Source extract -
↓

Guest post: On rereading Crime And Punishment in the era of Making A Murderer

R. N. Morris, one of our guest speakers for Dostoevsky Day on 19 February, has shared with us this great blog on revisiting Dostoevsky’s classic novel.

“2016 is the 150th anniversary of the publication of Dostoevsky’s masterpiece, Crime and Punishment. To celebrate, Leeds University is holding a Dostoevsky Day on the 19th of February and I’ll be taking part.

It seemed like a good excuse to read the novel again, especially as Penguin have recently published a new translation. And the translator, Dr Oliver Ready, is going to be there too.

It’s been a few years since I last read the book. The last time I did was when I was writing my own Dostoevsky-inspired novels, which feature Porfiry Petrovich, the investigating magistrate from Crime and Punishment. So, in all honesty, I wasn’t really reading as an average reader would. I was a little too focused on my own purposes.

There is a freshness and an immediacy about this new translation that I really like. The characters come alive with a clarity and energy that’s incredibly impressive. It doesn’t feel like you’re reading a translation – there’s none of that usual stiltedness, particularly in the dialogue. Yes, there are some oddities of expression, but that is as much to do with the different culture and the historic distance. (Thankfully it doesn’t follow the trend of many BBC adaptations, where they make everyone from the past speak like a character from Eastenders. Remember The Ark?)

↑

What is asked - Repeat word for word the part of the guest post that opens with the words containing "R. N. Morris, one" and closes with "be taking part.".

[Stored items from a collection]
↓

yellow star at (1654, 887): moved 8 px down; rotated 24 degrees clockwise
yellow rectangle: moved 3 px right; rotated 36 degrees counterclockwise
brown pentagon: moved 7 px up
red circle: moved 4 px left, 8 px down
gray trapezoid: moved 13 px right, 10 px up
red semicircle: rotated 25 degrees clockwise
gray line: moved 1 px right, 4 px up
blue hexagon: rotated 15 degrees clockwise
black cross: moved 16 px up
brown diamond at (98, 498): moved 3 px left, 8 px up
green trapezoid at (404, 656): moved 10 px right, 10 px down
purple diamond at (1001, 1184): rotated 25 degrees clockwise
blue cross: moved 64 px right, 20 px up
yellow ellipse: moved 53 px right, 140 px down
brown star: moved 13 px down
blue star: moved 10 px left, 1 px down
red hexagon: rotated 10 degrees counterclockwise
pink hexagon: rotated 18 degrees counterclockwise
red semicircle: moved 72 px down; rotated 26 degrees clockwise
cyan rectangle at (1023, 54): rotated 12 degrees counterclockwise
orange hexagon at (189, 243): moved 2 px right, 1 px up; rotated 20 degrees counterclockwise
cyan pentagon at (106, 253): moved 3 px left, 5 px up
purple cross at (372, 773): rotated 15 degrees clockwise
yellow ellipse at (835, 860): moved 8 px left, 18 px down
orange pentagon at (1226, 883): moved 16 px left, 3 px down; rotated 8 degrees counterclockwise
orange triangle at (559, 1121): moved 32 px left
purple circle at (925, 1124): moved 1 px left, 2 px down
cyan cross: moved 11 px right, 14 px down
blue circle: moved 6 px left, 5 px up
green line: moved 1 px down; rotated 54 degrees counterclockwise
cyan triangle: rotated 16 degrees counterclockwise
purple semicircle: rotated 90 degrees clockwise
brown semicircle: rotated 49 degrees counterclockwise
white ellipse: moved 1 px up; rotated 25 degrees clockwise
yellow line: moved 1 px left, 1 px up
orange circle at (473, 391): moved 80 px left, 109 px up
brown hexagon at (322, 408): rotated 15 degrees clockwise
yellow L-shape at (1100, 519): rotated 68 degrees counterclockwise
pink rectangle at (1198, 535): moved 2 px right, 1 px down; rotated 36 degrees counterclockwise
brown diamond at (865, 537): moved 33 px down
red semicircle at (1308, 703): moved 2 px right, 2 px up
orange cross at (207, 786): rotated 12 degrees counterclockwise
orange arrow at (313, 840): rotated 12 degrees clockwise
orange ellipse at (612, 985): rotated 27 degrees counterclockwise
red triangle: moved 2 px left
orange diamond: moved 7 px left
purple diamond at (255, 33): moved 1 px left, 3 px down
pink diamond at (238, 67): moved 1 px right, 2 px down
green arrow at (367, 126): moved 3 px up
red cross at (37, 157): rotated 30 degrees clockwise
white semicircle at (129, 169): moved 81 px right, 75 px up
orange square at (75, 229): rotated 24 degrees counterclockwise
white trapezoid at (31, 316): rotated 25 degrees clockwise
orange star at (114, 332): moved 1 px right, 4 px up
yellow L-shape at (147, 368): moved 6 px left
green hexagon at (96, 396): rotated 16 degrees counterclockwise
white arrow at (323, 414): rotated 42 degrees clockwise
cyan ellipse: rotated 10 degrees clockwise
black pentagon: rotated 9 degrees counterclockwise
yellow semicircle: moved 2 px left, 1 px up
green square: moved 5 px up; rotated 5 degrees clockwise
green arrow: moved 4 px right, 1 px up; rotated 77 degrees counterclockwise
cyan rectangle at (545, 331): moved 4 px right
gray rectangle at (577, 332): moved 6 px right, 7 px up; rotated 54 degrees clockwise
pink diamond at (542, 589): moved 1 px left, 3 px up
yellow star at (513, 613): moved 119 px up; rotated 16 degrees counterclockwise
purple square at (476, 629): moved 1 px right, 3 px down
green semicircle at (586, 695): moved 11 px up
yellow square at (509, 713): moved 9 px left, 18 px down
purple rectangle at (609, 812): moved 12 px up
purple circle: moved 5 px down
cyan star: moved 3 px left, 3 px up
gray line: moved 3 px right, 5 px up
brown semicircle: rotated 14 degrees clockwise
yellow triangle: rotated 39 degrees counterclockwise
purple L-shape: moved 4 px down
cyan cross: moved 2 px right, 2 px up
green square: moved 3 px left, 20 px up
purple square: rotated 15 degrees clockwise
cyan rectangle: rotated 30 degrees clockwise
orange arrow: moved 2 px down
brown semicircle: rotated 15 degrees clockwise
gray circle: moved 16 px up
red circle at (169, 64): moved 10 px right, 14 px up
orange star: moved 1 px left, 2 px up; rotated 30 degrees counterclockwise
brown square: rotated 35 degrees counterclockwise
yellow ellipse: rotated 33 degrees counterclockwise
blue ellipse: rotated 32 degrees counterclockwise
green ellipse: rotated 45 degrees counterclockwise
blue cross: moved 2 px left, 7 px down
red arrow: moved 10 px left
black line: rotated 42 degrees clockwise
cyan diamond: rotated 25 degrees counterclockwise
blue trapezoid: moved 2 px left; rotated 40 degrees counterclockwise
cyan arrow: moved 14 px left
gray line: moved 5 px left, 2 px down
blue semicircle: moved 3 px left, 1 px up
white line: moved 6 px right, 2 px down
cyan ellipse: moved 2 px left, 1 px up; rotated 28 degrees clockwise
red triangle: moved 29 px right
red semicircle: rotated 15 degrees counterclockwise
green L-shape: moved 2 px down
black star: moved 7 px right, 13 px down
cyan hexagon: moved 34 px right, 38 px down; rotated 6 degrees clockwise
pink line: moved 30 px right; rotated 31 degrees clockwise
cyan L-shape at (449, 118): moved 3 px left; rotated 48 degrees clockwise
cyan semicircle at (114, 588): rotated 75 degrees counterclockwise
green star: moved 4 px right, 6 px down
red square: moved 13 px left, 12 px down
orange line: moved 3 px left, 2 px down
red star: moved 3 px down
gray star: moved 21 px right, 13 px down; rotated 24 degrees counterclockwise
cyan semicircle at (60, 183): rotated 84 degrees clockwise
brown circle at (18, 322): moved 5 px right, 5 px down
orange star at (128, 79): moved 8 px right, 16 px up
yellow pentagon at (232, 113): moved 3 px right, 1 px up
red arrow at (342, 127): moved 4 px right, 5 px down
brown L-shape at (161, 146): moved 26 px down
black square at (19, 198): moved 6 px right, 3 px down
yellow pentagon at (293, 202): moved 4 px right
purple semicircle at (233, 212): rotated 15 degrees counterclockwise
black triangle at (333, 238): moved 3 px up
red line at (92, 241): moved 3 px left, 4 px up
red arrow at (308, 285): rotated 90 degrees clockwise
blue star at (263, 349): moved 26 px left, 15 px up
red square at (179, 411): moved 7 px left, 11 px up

↑

Result of the exercise -
R. N. Morris, one of our guest speakers for Dostoevsky Day on 19 February, has shared with us this great blog on revisiting Dostoevsky’s classic novel.

“2016 is the 150th anniversary of the publication of Dostoevsky’s masterpiece, Crime and Punishment. To celebrate, Leeds University is holding a Dostoevsky Day on the 19th of February and I’ll be taking part.